One of the most radical and under the radar groups with close ties to a nonprofit run by tech millionaire Neville Roy Singham is a pro-North Korea nonprofit that bashes Uncle Sam and plots the demise of US relations with South Korea from its home base in Midtown, The Post has learned.
Nodutdol, which means stepping stone in Korean, claims it was formed to promote “US-Korean understanding and education,” according to its nonprofit tax filings.
But in reality, the group has worked to radicalize American leftists into its cause through a mutual hatred of “US imperialism.”

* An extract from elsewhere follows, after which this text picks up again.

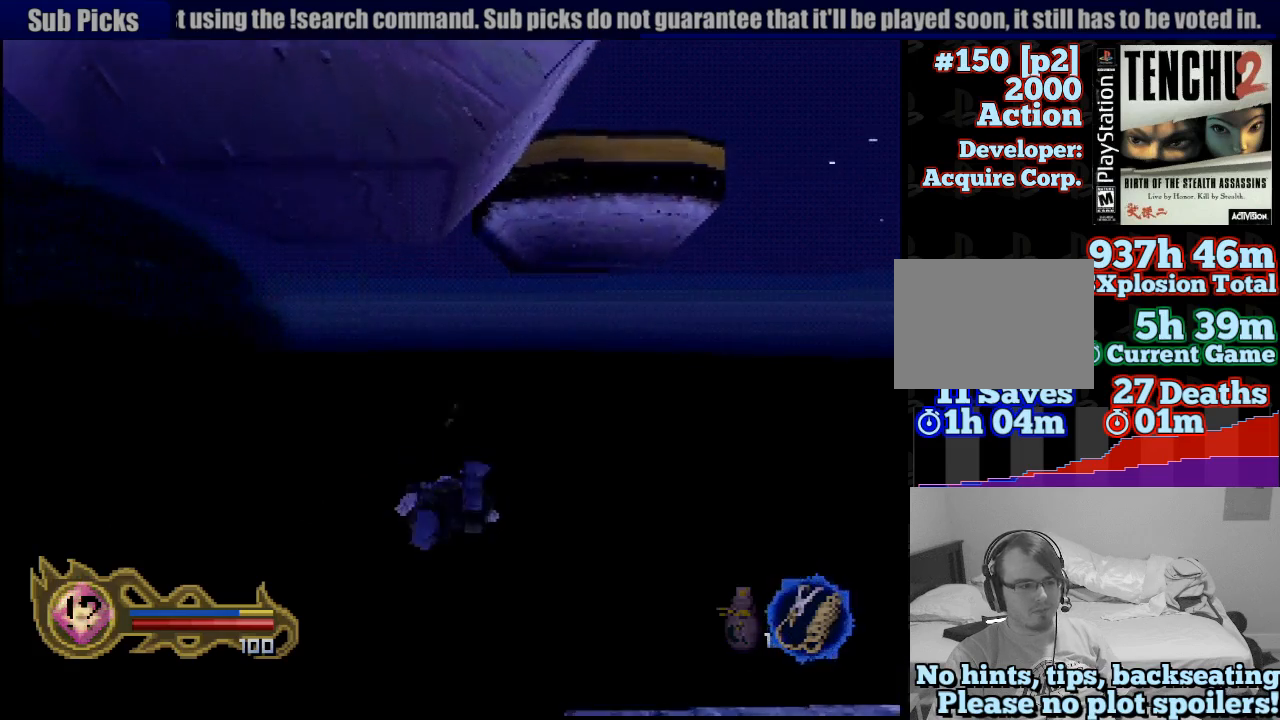
{"buttons": ["CROSS"], "left_stick": "center", "right_stick": "center", "events": [[50, "CROSS", "up"], [117, "CROSS", "down"], [250, "CROSS", "up"], [333, "CROSS", "down"], [433, "CROSS", "up"], [500, "CROSS", "down"]]}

“As imperialist warmongers and far-right forces threaten Korea’s future, we come together to galvanize the movement for Korea’s liberation,” the group wrote in an invite for its “People’s Summit for Korea,” held in the Big Apple in July.
The three-day event, held at Riverside Church in Morningside Heights, had the 500 people in attendance chanting “tujaeng,” a cry critics say serves as the hermit kingdom’s communist revolution song.
In Colorado during its 2024 “US out of Korea conference,” a member and conference speaker boasted about the dictatorship’s election system.
“US media defines democracy completely differently,” University of Colorado Sociology Professor and Nodutdol member Haruki Eda told the crowd.
Eda, a Korean who grew up in Japan, came to the US “to study LGBTQ+ movements,” according to his personal website.

“In the tradition of communist and socialist election system, we discuss the candidates so thoroughly before we even cast the vote, that’s often why the election result is 100 percent,” he claimed, bizarrely painting this as a “community-based grassroots way of …deciding on our leaders.”
Nodutdol was formed in 1999 by controversial Queens politician John Choe, who stepped down from his post at the city Comptroller’s Office in 2012 during the Bloomberg administration, after The Post reported on his North Korean leanings. Choe has denied this was the reason. He later got Rep. Alexandria Ocasio-Cortez’ backing during his failed 2021 city council bid.
The group only declared $55,000 in revenue in its last US tax filing, and doesn’t disclose how many member it has — but notably features university professors, film directors and even a US Congresswoman among its directors.

One of Nodutdol’s central demands is putting an end to the US-South Korea alliance. It also pushes for the reunification of North and South Korea.
It’s one of the smallest groups linked to the twisted web of far-left organizations tied to Singham, a US expat living in China. The so-called Singham network includes his nonprofit the People’s Forum and his wife’s Code Pink, which have been linked to Chinese influence operations in a State Department report to Congress.
Nodutdol runs its events out of the sprawling Midtown digs of the People’s Forum on West 37th Street, where it regularly hosts seemingly innocuous events like its “Kimchi Bowl” year-end fundraiser and upcoming YEar of the Horse celebration, which promises to teach about Korea’s revolutionary martyrs.

Lately, much like Singham’s groups, it’s hopped on the anti-ICE bandwagon as it aims to gain traction in the land of the free.
“As anti-imperialists, we know that the violence ICE is wreaking in the US is connected to the same violence Koreans have faced through US intervention and warmaking,” Nodutol posted last week in a promotion for its upcoming new year bash.
“This Lunar New Year, we say: US Out of Everywhere, ICE Out of our Communities!”

“Sometimes it’s as simple as a K-pop dance party that’s like a gateway — other times, it’s very explicit, where it’s like, you’re doing North Korean chants in a church in New York as you hear about the evils of America and how great the North Korean state library is,” said Stu Smith, an analyst for the Manhattan Institute who has studied the group.
“This is still a country who’s very actively trying to undermine and hurt America,” he added. “Just because you’re a nonprofit, it doesn’t mean you get to have free reign to do whatever you want.”
Nodutdol did not return The Post’s request for comment.